Saturday, January 29, 2011

Power

(My conversation with L continued.)

"I think it is quite correct to say that if they could have a bigger trial, they may find a benefit for the new drug. Where's the catch ?" I was puzzled.

"You are caught by doing correct mathematics," my friend twisted his lips, "Look, the study that we are talking about has over 1600 subjects. What benefit could it not detect ?"

"Why, it depends on both the magnitude of the benefit and the prevalence of the problem." I still remembered the basic principles of sample size estimation.

"Of course, of course. As I said, you are obsessed with numbers and details," L was not moved, "Say, if the outcome would develop in half of the untreated subjects, what benefit of a new treatment could be reliably detected by a clinical trial of 1600 patients ?"

"You are pulling my legs. I do not bring along with me the software." I complained.

"Don't worry. Let me show you this," and then he gave me a tiny sheet of note, on which was full of his scribbles.

Here it goes:
  • assume 80% power and a P value of 0.05 being statistically significant
  • two-arm study; 800 subjects each side
  • if the risk of developing an event in the control arm is 50%, the study has sufficient power to discern it from a treatment arm with an event rate of 43%
  • in other words, it can detect an absolute risk reduction of 7%, or relative risk reduction of around 14%
  • if the treatment has the benefit of a relative risk reduction by 50%, a sample size of 1600 would have sufficient power to detect the difference when the risk of event is 6% (i.e. the treatment reduce the prevalence to 3%)
I considered for a moment this piece of paper, and remained somewhat puzzled, "Yes, I understand all these. But, what's the point ?"

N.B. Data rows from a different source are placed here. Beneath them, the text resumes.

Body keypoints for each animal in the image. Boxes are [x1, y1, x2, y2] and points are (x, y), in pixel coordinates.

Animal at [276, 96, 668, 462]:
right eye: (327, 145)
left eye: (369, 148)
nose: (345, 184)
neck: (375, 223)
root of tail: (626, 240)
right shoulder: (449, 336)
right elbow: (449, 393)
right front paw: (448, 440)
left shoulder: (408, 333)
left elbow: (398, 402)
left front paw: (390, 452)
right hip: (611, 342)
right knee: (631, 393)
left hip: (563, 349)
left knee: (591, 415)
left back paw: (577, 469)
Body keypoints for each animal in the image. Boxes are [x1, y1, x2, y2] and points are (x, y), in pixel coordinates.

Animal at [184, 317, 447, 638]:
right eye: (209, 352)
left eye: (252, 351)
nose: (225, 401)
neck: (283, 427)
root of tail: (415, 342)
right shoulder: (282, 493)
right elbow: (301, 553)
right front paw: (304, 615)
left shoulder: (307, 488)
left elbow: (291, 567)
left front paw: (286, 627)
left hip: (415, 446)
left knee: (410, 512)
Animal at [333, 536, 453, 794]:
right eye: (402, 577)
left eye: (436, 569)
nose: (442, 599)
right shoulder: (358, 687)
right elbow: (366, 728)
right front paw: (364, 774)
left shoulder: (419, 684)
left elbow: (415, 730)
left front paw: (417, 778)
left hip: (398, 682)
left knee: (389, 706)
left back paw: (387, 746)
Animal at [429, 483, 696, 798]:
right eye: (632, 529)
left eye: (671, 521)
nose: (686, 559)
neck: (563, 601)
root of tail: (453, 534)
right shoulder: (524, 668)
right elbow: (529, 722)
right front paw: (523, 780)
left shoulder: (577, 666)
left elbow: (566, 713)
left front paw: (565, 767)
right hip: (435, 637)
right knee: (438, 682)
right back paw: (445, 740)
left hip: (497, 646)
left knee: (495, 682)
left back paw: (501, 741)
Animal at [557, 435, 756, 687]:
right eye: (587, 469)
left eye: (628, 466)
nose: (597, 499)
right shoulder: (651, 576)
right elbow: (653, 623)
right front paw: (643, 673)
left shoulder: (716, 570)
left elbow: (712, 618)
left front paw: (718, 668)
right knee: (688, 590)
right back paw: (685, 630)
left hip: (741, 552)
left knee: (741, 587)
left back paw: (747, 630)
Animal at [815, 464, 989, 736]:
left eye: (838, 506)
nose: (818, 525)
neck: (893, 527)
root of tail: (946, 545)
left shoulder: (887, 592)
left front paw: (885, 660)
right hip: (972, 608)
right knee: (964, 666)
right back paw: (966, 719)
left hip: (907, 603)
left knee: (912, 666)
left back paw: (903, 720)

"The point is, if you need an astronomical sample size to detect a difference, either the risk of event is very low, or the benefit is really marginal, or, more likely, both," my friend sighed, "And the concern is not only relevant to this fortunately harmless medicine - it applies to all mega-trials !"

1 comment:

JW said...

And that's why I have been preaching to the students that they should ignore all mega-trials!